> _PASSAGE PROVIDED_
+-------+

# Covenant of Grace unity



## arapahoepark (Apr 22, 2015)

So I have been reflecting on the Niehaus thread here: http://www.puritanboard.com/f31/early-covenants-common-grace-82678/

I am wondering how are the covenants in unity under the overarching covenant of grace?


----------



## Contra_Mundum (Apr 22, 2015)

"How" might best be explained as "in Christ."


> WLC Question 31: With whom was the covenant of grace made?
> Answer: The covenant of grace was made with Christ as the second Adam, and in him with all the elect as his seed.



The various historic covenants are serially revealed as outworkings of a grand and eternal design for human salvation. Elements of coherence may be detected across various administrations; but the ultimate locus of unity is found in a single divine purpose, expressed in covenant-form (cf. Zech.6:13; Is.49).

Does this answer the question?


----------



## arapahoepark (Apr 22, 2015)

Contra_Mundum said:


> "How" might best be explained as "in Christ."

+-------+

> _SOURCE DATA_
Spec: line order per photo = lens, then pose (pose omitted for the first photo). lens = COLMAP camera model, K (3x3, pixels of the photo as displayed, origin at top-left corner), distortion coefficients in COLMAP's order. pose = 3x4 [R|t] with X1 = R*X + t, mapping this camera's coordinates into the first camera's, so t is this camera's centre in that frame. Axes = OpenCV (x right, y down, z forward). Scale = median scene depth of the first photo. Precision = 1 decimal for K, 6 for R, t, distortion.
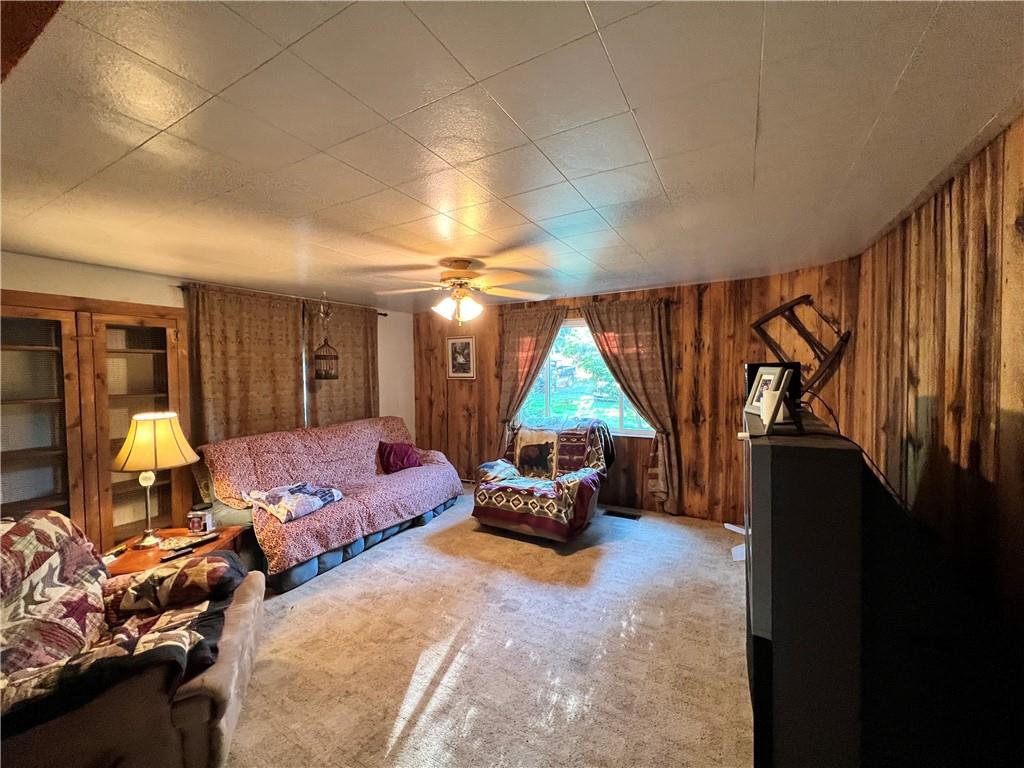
lens RADIAL K [[410.4, 0, 509.8], [0, 410.4, 381.3], [0, 0, 1]] dist [-0.000369, -0.000064]
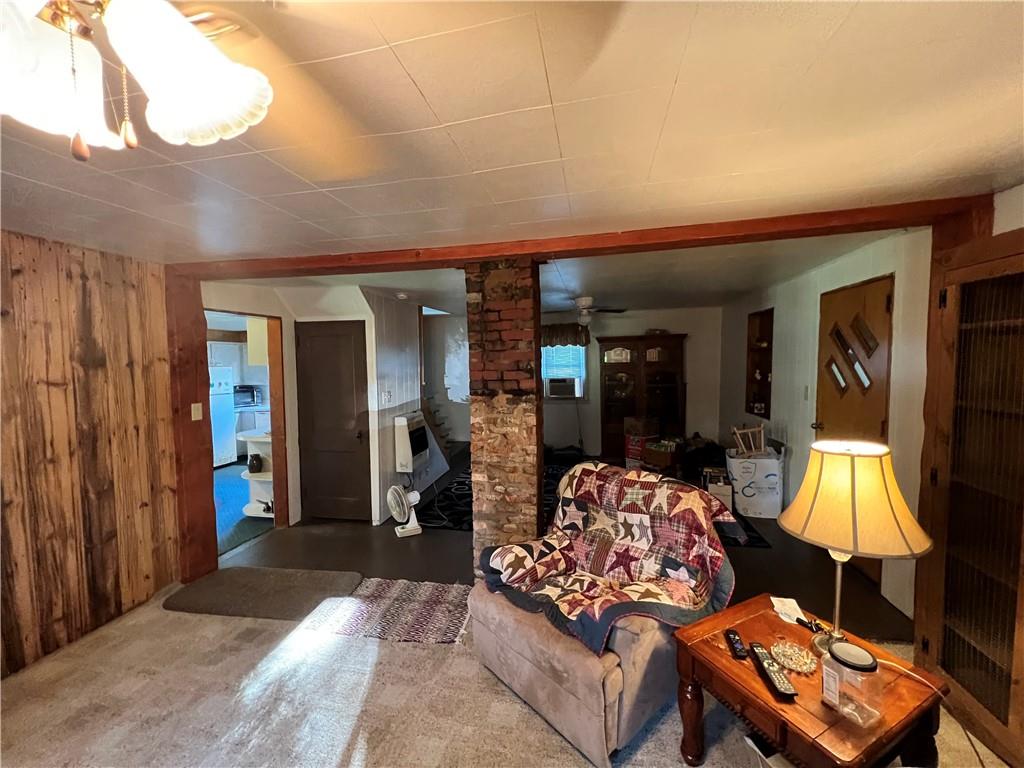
lens RADIAL K [[410.4, 0, 511.2], [0, 410.4, 382.3], [0, 0, 1]] dist [-0.000369, -0.000064]
pose [[-0.956012, 0.040740, -0.290484, -0.396234], [0.014525, 0.995668, 0.091838, -0.091048], [0.292967, 0.083579, -0.952462, 2.046050]]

+-------+

> _ASSIGNED TASK_
In the thread on covenant of grace unity, with whom does the quoted catechism answer say the covenant of grace was made? You won't need the data for this.

> _TASK ANSWER_
With Christ as the second Adam, and in him with all the elect as his seed.